It seems that the store is capable of graciously handle that the row get 
deleted (i.e by its own transaction). If the transaction later tries to 
update the deleted row using the resultset, the store call will return 
false indicating that the row was not updated. The deleted row will not 
be purged as long as the transaction is open.

However in read-committed/read-uncommitted mode, a row read by the 
cursor, can be deleted by another transaction, and then purged.
It seems that the store does not handle an update of a deleted+purged 
record.

On our prototype impl., I get a get a NullPointerException from the 
store in this case.  It comes in GenericConglomerateController.replace(..)).

I would think there are multiple ways of adressing this issue:

1 We could  make the store graciously handle the situation if the 
RowLocation points to a deleted+purged row, by returning false if the 
RowLocation is invalid, (and from the caller we can give an exception)
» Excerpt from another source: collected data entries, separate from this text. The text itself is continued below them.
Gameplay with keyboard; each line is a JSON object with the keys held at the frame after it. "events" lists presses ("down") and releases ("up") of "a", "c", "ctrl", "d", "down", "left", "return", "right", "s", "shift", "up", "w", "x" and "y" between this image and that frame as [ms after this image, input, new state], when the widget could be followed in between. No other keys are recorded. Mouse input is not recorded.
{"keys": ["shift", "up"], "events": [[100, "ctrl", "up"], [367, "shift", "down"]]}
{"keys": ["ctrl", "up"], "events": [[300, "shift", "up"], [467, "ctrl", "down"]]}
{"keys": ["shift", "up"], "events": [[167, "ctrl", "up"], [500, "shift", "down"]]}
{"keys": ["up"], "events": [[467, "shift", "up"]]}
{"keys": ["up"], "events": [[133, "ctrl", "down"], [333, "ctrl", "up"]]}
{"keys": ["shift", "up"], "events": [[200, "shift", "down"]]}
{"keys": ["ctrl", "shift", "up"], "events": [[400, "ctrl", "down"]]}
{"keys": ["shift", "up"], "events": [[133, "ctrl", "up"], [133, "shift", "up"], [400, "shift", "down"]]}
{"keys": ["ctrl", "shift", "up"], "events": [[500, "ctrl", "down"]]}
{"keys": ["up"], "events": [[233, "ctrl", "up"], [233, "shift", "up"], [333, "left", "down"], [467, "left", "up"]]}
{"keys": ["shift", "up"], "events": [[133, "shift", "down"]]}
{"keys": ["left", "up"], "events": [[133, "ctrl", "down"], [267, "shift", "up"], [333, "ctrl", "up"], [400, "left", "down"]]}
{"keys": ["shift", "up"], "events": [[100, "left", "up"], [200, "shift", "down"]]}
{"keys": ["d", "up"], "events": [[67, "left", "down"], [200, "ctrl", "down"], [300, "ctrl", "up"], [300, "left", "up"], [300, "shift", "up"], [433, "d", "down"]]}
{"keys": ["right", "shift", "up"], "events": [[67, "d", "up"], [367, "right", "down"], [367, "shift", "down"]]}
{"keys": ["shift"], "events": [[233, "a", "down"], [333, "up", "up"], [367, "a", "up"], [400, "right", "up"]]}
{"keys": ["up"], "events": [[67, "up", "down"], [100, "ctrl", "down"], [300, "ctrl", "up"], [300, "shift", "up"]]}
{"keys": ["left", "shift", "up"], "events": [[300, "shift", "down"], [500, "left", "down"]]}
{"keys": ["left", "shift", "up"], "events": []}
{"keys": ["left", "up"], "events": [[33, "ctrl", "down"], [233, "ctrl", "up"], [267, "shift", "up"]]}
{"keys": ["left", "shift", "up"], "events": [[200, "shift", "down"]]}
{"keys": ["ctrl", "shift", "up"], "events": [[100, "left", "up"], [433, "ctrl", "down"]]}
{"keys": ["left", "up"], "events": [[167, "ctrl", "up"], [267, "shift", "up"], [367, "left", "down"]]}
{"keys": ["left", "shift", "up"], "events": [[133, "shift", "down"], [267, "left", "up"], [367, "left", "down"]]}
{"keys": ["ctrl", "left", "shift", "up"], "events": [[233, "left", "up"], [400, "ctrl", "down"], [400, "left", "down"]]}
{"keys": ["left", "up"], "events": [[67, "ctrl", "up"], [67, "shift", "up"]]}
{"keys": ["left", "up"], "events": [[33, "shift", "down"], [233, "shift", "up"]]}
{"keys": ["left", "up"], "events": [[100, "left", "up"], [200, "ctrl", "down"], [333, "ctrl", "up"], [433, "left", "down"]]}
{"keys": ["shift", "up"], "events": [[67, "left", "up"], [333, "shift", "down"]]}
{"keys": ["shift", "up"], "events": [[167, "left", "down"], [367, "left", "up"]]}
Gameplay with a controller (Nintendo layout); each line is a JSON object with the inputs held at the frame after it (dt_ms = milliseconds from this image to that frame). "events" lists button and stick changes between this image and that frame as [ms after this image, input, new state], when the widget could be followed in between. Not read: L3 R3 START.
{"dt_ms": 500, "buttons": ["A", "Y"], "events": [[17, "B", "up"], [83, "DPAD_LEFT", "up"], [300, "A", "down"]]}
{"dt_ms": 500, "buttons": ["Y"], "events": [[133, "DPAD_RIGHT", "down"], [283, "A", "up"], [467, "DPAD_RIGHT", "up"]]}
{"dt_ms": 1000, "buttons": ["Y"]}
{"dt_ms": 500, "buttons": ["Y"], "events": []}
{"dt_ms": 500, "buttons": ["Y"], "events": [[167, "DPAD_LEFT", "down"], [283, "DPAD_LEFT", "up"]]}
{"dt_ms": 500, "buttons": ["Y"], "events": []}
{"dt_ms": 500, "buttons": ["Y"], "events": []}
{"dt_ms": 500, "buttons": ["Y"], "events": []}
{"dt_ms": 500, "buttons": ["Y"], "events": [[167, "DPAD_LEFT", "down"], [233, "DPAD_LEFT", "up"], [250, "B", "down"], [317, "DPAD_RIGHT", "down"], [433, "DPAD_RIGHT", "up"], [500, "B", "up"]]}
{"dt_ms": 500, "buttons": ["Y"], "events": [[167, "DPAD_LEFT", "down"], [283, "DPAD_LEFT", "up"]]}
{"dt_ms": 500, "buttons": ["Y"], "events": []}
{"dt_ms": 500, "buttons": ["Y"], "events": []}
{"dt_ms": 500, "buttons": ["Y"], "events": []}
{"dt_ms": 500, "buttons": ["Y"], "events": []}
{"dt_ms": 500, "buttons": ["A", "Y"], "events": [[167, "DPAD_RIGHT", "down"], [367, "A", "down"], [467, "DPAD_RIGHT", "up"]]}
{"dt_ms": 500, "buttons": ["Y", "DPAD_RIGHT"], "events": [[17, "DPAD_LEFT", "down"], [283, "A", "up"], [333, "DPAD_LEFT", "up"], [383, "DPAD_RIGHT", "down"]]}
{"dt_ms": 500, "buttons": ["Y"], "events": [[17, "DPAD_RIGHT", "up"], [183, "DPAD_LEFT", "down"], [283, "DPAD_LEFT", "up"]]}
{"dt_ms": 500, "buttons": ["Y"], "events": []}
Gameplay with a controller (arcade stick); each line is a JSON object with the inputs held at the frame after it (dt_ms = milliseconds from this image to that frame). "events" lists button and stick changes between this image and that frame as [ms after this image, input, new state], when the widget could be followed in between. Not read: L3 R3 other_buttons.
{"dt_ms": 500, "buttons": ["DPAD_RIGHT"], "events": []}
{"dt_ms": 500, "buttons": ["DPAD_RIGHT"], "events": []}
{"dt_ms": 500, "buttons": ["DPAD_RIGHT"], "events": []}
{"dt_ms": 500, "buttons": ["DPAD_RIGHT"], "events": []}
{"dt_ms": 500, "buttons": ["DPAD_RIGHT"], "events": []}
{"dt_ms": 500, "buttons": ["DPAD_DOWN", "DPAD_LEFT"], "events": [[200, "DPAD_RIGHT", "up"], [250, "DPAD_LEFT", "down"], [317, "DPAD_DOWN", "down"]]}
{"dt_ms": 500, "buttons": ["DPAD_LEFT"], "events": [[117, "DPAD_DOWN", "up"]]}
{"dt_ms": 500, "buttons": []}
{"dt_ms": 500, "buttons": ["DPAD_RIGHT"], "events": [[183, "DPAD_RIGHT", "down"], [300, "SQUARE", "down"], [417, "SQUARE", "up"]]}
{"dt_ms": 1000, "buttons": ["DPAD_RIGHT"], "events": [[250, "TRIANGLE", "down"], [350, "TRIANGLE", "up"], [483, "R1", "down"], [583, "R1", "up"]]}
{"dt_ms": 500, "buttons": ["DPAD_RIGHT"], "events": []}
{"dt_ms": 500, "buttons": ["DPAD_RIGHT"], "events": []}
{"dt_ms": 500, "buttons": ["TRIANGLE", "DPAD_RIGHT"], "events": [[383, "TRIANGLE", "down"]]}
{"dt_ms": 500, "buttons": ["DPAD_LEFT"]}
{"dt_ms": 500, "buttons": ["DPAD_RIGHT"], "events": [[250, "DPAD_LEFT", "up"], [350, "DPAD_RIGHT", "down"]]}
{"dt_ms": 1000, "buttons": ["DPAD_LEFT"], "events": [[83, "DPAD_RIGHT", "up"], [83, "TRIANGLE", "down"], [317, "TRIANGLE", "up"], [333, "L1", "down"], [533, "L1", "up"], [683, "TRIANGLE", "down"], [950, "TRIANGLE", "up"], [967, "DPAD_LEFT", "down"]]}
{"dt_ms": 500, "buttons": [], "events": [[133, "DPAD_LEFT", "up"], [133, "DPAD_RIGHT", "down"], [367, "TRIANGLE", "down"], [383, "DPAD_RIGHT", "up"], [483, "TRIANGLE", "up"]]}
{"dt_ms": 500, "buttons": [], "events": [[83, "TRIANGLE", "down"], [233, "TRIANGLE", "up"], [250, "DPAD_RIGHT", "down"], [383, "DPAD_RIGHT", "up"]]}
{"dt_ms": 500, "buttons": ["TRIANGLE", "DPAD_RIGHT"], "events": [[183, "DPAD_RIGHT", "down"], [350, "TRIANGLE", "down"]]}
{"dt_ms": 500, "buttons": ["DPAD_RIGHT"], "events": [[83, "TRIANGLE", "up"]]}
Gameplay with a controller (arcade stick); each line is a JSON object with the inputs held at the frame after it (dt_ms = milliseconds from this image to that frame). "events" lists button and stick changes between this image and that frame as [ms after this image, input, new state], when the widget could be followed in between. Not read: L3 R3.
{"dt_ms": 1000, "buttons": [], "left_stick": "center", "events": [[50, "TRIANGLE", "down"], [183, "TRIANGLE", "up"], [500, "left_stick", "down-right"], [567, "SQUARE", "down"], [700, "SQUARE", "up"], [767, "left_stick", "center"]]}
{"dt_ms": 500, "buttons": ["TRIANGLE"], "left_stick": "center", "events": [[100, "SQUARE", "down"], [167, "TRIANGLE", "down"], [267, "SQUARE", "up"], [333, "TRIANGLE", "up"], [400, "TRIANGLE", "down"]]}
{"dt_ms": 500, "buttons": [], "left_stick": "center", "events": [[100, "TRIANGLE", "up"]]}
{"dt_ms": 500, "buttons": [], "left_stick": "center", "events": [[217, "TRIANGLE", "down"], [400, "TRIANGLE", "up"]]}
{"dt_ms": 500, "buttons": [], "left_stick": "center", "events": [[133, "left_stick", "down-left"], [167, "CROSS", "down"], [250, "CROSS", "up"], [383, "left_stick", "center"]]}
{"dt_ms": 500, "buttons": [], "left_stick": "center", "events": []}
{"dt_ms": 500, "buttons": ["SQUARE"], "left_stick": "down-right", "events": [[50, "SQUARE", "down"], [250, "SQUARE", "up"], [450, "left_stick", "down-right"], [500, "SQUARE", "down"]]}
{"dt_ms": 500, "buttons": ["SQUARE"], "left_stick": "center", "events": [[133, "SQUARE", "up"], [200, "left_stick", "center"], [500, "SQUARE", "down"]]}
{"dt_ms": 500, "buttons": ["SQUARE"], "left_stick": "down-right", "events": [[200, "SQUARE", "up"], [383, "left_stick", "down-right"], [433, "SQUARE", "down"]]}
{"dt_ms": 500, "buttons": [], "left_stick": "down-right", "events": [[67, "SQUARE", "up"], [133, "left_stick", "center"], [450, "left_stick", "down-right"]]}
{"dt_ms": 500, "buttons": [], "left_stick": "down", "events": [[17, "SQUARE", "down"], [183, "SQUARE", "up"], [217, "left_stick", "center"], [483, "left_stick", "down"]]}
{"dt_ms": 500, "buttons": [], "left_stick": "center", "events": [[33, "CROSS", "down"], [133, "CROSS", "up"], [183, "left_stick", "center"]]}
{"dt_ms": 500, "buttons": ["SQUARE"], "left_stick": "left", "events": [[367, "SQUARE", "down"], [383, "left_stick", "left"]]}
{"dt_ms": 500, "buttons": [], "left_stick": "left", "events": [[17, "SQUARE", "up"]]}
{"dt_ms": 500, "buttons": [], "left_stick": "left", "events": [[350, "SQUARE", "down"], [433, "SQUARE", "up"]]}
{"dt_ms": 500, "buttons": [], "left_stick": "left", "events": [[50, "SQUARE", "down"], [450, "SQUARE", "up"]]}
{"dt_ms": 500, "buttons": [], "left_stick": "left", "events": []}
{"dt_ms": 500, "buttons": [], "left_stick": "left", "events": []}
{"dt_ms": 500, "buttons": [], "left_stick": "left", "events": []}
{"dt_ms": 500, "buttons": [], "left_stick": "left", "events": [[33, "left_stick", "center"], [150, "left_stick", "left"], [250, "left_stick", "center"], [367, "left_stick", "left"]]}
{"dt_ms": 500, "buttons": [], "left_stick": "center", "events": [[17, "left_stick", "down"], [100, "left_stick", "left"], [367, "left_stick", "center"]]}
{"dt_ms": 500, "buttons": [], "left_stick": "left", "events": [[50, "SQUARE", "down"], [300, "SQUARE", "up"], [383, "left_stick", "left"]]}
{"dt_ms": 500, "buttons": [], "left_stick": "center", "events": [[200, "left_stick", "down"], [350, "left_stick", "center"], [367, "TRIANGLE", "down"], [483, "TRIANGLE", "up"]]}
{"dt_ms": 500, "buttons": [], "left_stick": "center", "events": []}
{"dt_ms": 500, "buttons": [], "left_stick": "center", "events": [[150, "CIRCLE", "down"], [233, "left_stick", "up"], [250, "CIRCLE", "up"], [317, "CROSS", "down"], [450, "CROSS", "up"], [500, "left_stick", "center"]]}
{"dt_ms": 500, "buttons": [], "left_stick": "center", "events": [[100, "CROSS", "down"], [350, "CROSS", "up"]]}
2 Or we could make all scrollable updatable resultsets set read-locks or 
  updatelocks on every row, for all isolation levels (including 
read-uncommitted)

3 Or we could make purging require a table level X lock, instead of row 
locks

Below is output from the test:

T1: Read next Tuple:(0,0,17)
T1: Read next Tuple:(1,1,19)
T1: Read next Tuple:(2,2,21)
T1: Read next Tuple:(3,3,23)
T1: Read next Tuple:(4,4,25)
T1: Read next Tuple:(5,5,27)
T1: Read next Tuple:(6,6,29)
T1: Read next Tuple:(7,7,31)
T1: Read next Tuple:(8,8,33)
T1: Read next Tuple:(9,9,35)
T2: Deleted Tuple:(0,0,17)
T2: commit
T3: call SYSCS_UTIL.SYSCS_INPLACE_COMPRESS_TABLE
T3: purged deleted records
T3: commit
T1: Read first Tuple:(0,0,17)
T1: updateInt(2, 3);
T1: updateRow()
java.lang.NullPointerException
         at 
org.apache.derby.impl.store.access.conglomerate.GenericConglomerateController.replace(GenericConglomerateController.java:465)
         at 
org.apache.derby.impl.sql.execute.RowChangerImpl.updateRow(RowChangerImpl.java:516)
         at 
org.apache.derby.impl.sql.execute.UpdateResultSet.collectAffectedRows(UpdateResultSet.java:577)
         at 
org.apache.derby.impl.sql.execute.UpdateResultSet.open(UpdateResultSet.java:276)
         at 
org.apache.derby.impl.sql.GenericPreparedStatement.execute(GenericPreparedStatement.java:368)
         at 
org.apache.derby.impl.jdbc.EmbedResultSet.updateRow(EmbedResultSet.java:3256)
         at 
resultsettests.ConcurrencyTest.testConcurrency7(ConcurrencyTest.java:306)

-- Andreas

Re: RowLocation lifetime

Posted by Mike Matrigali <mi...@sbcglobal.net>.
>From the store point of view, 3 things can happen to
RowLocations in heap tables:
1) It can be deleted (requires at least TABLE IX, ROW X locking)
       o internal to store it is just marked deleted
       o external to store requests for any operation on
         this row will fail.  Note that your cursor can
         experience this no matter what locking you do, as
         it is always possible for another statement in your
         transaction to do the delete.
2) It can be purged (requires at least TABLE IX, ROW X locking)
       o all physical evidence of the row is removed from table,
         both internal and external operations on this row will
         fail.  Only committed deleted rows are purged.
         Note this will never happen if you have some
         sort of lock on the row as the requested X lock is
         always requested in a system only transaction.
       o the actual RowLocation will not be reused while
         at least some sort of table level intent lock is held.
3) It can be reused (requires a table level X lock)
       o basically as part of a compress all rows can be shuffled
         in any way.  A former RowLocation can now point to
         a completely different row.

So as you point out, your implementation can have serious problems
with cursors held over commit.  This is why in current usage of
cursors over commit the only safe thing to do is to ask for the
next row location and use it.

Please make sure to consider the delete/purge cases also.  One case
that often causes problems is a transaction deleting a row that is
locked by it's own cursor from another statement in the same connection.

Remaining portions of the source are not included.